### Data extract
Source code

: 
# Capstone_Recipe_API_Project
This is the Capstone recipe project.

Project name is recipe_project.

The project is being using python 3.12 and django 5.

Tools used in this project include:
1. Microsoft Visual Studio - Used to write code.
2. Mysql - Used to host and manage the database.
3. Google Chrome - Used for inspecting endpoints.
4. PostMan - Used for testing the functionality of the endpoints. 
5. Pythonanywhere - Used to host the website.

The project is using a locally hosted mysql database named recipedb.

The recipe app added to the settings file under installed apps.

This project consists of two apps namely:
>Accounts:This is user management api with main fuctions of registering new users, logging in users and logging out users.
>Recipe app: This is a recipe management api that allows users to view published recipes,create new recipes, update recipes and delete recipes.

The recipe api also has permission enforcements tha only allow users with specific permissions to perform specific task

### Your objective
The output must reproduce the whole listing without a single change.

### Response area
Source code

: 
# Capstone_Recipe_API_Project
This is the Capstone recipe project.

Project name is recipe_project.

The project is being using python 3.12 and django 5.

Tools used in this project include:
1. Microsoft Visual Studio - Used to write code.
2. Mysql - Used to host and manage the database.
3. Google Chrome - Used for inspecting endpoints.
4. PostMan - Used for testing the functionality of the endpoints. 
5. Pythonanywhere - Used to host the website.

The project is using a locally hosted mysql database named recipedb.

The recipe app added to the settings file under installed apps.

This project consists of two apps namely:
>Accounts:This is user management api with main fuctions of registering new users, logging in users and logging out users.
>Recipe app: This is a recipe management api that allows users to view published recipes,create new recipes, update recipes and delete recipes.

The recipe api also has permission enforcements tha only allow users with specific permissions to perform specific task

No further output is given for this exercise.